• **ОТРЫВОК**
'''

Федоренко сидел на диване в маниловском халате с гусарской окантовкой и читал книгу по восточной философии. У Федоренко опять не дрогнул ни один мускул на лице ни тогда, когда он увидел меня, ни тогда, когда услышал все, что случилось со мной. Он не задал мне ни одного лишнего вопроса, только попросил поподробнее описать внешние приметы моих «следователей». Это было нелегким делом, ибо их главной приметой была беспримет-ность.
— У вас есть один близкий американский друг — профессор, ответственный за вашу поездку, — Альберт Тодд. Поезжайте-ка к нему сейчас и расскажите все, что рассказали мне.
Я обомлел. Обычно существовало неписаное правило — не говорить иностранцам ни о чем, что происходит внутри советских посольств. А тут меня даже просят…
— Я вам дам мою машину, которая отвезет вас к Тодду. Шоферу можете полностью доверять, — сказал Федоренко. — Хотите, я вам подарю новое прелестное издание Бо Цзю И?
Через полчаса я уже был у Тодда, откуда сначала позвонил жене, а потом рассказал ему об этом «голливудском» допросе, о шантаже.

'''

• **ДАННЫЕ ДЛЯ УПРАЖНЕНИЯ**

'''

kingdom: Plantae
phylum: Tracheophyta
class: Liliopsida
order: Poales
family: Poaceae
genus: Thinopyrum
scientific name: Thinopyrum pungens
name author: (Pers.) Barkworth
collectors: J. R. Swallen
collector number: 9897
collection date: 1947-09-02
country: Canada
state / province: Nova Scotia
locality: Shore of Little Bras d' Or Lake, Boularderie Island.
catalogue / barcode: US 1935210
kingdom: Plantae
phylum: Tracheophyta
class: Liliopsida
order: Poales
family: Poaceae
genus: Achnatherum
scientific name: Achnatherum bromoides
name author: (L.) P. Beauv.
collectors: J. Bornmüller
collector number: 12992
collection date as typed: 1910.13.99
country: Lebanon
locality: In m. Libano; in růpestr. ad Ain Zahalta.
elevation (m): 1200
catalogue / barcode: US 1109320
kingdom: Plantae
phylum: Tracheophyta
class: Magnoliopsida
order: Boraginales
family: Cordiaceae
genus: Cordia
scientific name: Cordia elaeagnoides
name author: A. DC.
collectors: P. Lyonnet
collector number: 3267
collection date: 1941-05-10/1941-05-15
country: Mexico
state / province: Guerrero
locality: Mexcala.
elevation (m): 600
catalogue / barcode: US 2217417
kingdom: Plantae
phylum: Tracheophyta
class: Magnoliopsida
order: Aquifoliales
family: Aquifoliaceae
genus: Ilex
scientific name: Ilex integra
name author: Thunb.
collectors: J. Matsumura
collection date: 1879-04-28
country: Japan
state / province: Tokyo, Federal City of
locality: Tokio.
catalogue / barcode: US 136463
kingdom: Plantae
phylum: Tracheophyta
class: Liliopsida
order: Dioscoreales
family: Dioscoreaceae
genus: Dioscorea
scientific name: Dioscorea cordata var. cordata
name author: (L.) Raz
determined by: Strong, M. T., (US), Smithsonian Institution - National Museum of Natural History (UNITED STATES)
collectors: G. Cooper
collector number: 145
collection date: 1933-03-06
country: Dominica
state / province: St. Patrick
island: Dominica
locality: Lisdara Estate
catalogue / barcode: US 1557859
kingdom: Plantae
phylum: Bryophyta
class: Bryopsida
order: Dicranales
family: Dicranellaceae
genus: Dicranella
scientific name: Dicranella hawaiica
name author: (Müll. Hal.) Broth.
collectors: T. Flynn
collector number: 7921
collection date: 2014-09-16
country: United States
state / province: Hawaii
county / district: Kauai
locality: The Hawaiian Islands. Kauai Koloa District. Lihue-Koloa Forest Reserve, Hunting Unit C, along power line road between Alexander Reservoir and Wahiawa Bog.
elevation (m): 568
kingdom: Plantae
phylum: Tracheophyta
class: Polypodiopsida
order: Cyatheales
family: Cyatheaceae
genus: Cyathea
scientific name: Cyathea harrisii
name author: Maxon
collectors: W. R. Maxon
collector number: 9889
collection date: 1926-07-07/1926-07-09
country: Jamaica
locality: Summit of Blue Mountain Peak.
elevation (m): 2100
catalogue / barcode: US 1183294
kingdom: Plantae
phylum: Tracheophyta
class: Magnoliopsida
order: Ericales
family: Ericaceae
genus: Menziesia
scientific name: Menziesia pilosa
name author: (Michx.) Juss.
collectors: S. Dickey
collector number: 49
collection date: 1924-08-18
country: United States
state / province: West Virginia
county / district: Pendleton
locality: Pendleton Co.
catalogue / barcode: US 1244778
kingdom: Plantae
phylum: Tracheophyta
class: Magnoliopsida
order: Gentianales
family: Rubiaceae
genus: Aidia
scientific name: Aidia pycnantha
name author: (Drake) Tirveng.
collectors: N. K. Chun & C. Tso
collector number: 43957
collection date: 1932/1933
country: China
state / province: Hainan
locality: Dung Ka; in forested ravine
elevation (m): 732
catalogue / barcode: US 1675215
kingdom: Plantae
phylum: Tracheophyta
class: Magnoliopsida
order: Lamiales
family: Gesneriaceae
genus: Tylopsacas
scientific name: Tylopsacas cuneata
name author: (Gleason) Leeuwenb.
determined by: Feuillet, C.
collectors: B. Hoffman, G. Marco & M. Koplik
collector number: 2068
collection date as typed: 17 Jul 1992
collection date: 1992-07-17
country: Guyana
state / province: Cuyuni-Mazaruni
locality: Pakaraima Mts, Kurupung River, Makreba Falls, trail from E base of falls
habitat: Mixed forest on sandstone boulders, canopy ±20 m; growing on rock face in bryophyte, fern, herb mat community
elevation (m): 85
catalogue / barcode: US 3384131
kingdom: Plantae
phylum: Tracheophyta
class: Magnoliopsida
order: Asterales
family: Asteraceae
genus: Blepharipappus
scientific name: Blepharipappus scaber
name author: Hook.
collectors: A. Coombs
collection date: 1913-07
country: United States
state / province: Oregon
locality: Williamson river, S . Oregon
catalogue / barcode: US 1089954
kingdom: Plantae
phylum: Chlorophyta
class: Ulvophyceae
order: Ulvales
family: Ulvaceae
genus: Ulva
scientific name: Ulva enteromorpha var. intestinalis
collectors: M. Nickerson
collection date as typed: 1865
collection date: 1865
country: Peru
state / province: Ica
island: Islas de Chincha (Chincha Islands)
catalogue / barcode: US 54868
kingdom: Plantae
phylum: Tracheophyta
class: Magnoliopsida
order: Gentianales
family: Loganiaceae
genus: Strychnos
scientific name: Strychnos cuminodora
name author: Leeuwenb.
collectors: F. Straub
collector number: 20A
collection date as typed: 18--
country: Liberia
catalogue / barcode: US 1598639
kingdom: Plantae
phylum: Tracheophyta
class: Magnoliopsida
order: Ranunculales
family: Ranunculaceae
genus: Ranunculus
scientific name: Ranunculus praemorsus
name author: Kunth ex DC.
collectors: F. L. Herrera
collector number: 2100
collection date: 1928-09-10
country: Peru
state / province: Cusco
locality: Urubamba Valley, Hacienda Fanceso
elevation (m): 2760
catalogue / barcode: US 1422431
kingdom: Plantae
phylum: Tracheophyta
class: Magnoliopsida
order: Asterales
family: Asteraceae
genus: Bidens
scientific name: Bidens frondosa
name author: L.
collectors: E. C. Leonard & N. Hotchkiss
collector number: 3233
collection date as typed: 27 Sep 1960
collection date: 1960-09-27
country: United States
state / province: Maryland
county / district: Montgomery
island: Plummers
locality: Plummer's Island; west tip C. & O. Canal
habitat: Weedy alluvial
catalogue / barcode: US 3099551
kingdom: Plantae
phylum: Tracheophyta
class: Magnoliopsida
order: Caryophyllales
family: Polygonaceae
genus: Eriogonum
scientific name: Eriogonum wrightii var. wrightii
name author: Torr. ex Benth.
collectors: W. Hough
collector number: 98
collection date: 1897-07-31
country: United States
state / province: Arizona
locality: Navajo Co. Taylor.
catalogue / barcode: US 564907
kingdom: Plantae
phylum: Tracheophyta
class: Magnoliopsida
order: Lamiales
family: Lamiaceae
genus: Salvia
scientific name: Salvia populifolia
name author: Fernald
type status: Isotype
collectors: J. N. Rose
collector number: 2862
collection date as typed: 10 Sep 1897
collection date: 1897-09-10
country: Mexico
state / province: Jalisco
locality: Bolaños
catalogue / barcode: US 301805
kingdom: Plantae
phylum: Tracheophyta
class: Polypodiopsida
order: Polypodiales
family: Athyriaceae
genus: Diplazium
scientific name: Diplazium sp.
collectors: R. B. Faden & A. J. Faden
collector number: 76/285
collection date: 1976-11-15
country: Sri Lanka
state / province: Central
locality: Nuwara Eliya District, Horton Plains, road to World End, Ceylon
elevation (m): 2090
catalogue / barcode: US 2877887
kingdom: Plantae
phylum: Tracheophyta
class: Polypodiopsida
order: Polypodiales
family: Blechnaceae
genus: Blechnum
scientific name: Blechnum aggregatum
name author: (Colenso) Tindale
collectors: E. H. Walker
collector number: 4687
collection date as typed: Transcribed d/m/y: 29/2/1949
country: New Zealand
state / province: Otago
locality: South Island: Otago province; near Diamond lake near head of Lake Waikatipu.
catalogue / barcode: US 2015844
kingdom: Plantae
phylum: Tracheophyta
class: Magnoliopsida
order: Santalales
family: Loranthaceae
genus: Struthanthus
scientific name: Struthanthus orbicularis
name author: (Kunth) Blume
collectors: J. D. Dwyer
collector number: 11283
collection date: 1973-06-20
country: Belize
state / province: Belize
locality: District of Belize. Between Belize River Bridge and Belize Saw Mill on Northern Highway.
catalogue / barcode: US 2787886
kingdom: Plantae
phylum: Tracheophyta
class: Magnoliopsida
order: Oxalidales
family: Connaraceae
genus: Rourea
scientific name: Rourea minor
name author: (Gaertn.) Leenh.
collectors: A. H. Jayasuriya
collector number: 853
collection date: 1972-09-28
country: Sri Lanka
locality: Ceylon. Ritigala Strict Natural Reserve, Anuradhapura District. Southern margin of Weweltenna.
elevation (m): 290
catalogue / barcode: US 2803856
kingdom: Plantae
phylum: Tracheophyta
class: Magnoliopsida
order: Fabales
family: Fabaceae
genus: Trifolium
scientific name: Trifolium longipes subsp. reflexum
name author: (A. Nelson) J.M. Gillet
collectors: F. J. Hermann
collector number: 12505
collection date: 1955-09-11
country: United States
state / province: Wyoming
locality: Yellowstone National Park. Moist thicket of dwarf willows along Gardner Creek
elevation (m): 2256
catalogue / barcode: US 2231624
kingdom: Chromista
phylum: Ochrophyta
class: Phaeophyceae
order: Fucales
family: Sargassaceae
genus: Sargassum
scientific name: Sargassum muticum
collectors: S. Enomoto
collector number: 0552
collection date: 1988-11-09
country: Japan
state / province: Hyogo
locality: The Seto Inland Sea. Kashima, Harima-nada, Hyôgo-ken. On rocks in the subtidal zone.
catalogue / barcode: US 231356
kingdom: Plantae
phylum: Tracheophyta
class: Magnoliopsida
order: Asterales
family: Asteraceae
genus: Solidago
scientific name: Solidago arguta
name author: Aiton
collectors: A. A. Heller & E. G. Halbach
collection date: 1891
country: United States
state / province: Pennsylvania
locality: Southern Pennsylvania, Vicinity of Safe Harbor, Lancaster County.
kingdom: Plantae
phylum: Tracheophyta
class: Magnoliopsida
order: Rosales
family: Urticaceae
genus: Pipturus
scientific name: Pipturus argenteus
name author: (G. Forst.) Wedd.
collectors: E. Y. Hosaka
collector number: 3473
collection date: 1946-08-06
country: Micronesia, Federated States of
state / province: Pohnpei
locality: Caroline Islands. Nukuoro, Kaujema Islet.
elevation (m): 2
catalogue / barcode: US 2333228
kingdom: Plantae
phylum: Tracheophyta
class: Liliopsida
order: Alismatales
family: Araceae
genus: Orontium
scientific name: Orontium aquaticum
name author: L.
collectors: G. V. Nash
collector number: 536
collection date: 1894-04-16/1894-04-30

'''

• **СПИСОК ЗАДАНИЙ**
A – Изложите содержание отрывка в двух предложениях.
B – Ответьте по отрывку на вопросы:
(i) Книгу по какому предмету читал Федоренко?
(ii) Кем приходится рассказчику Альберт Тодд?
(iii) Кому рассказчик позвонил сначала, оказавшись у Тодда?
Записи представляют собой самостоятельный материал.

• **ОТВЕТЫ К ЗАДАНИЯМ**
A – Федоренко невозмутимо выслушал рассказчика, спросил только о приметах его «следователей» и посоветовал поехать к профессору Альберту Тодду, предоставив для этого свою машину. Через полчаса рассказчик был у Тодда, позвонил оттуда жене и рассказал Тодду о допросе и шантаже.

B –
(i) По восточной философии.
(ii) Это близкий американский друг рассказчика, профессор, ответственный за его поездку.
(iii) Жене.